▶ **TASK TO CARRY OUT**
Format the lines below as a JSON list of strings, one string per line, omitting any blank lines. Include every line.

[Excerpt from a dataset]
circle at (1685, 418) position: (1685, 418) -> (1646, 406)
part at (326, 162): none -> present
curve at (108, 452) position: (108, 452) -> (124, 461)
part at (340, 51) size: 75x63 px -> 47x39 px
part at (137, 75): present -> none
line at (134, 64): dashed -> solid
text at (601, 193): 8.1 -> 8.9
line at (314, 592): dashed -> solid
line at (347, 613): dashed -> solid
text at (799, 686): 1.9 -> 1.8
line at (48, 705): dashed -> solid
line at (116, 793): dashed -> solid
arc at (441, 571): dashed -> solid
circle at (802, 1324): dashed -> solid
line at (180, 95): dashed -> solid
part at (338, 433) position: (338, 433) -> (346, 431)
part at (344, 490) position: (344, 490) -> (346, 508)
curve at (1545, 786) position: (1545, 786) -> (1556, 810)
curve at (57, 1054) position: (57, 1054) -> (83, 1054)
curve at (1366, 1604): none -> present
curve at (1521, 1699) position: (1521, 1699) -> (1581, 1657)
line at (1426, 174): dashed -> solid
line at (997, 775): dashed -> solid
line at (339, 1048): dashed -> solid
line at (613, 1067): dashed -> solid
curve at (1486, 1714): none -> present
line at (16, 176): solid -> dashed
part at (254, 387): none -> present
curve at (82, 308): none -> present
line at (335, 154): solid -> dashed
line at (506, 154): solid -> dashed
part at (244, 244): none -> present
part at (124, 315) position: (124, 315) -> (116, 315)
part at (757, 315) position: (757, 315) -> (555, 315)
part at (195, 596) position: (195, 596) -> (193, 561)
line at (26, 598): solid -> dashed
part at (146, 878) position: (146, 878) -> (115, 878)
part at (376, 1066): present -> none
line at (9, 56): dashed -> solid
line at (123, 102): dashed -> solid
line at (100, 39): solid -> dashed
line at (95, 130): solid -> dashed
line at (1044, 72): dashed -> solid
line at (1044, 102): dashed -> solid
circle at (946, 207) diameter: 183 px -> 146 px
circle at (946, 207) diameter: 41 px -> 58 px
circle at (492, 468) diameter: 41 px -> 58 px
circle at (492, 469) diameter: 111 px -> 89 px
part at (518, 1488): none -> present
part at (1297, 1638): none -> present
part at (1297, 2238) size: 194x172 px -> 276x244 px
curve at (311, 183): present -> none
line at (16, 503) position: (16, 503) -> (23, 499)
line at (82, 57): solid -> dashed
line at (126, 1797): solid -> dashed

▶ **EXERCISE RESPONSE**
[
  "circle at (1685, 418) position: (1685, 418) -> (1646, 406)",
  "part at (326, 162): none -> present",
  "curve at (108, 452) position: (108, 452) -> (124, 461)",
  "part at (340, 51) size: 75x63 px -> 47x39 px",
  "part at (137, 75): present -> none",
  "line at (134, 64): dashed -> solid",
  "text at (601, 193): 8.1 -> 8.9",
  "line at (314, 592): dashed -> solid",
  "line at (347, 613): dashed -> solid",
  "text at (799, 686): 1.9 -> 1.8",
  "line at (48, 705): dashed -> solid",
  "line at (116, 793): dashed -> solid",
  "arc at (441, 571): dashed -> solid",
  "circle at (802, 1324): dashed -> solid",
  "line at (180, 95): dashed -> solid",
  "part at (338, 433) position: (338, 433) -> (346, 431)",
  "part at (344, 490) position: (344, 490) -> (346, 508)",
  "curve at (1545, 786) position: (1545, 786) -> (1556, 810)",
  "curve at (57, 1054) position: (57, 1054) -> (83, 1054)",
  "curve at (1366, 1604): none -> present",
  "curve at (1521, 1699) position: (1521, 1699) -> (1581, 1657)",
  "line at (1426, 174): dashed -> solid",
  "line at (997, 775): dashed -> solid",
  "line at (339, 1048): dashed -> solid",
  "line at (613, 1067): dashed -> solid",
  "curve at (1486, 1714): none -> present",
  "line at (16, 176): solid -> dashed",
  "part at (254, 387): none -> present",
  "curve at (82, 308): none -> present",
  "line at (335, 154): solid -> dashed",
  "line at (506, 154): solid -> dashed",
  "part at (244, 244): none -> present",
  "part at (124, 315) position: (124, 315) -> (116, 315)",
  "part at (757, 315) position: (757, 315) -> (555, 315)",
  "part at (195, 596) position: (195, 596) -> (193, 561)",
  "line at (26, 598): solid -> dashed",
  "part at (146, 878) position: (146, 878) -> (115, 878)",
  "part at (376, 1066): present -> none",
  "line at (9, 56): dashed -> solid",
  "line at (123, 102): dashed -> solid",
  "line at (100, 39): solid -> dashed",
  "line at (95, 130): solid -> dashed",
  "line at (1044, 72): dashed -> solid",
  "line at (1044, 102): dashed -> solid",
  "circle at (946, 207) diameter: 183 px -> 146 px",
  "circle at (946, 207) diameter: 41 px -> 58 px",
  "circle at (492, 468) diameter: 41 px -> 58 px",
  "circle at (492, 469) diameter: 111 px -> 89 px",
  "part at (518, 1488): none -> present",
  "part at (1297, 1638): none -> present",
  "part at (1297, 2238) size: 194x172 px -> 276x244 px",
  "curve at (311, 183): present -> none",
  "line at (16, 503) position: (16, 503) -> (23, 499)",
  "line at (82, 57): solid -> dashed",
  "line at (126, 1797): solid -> dashed"
]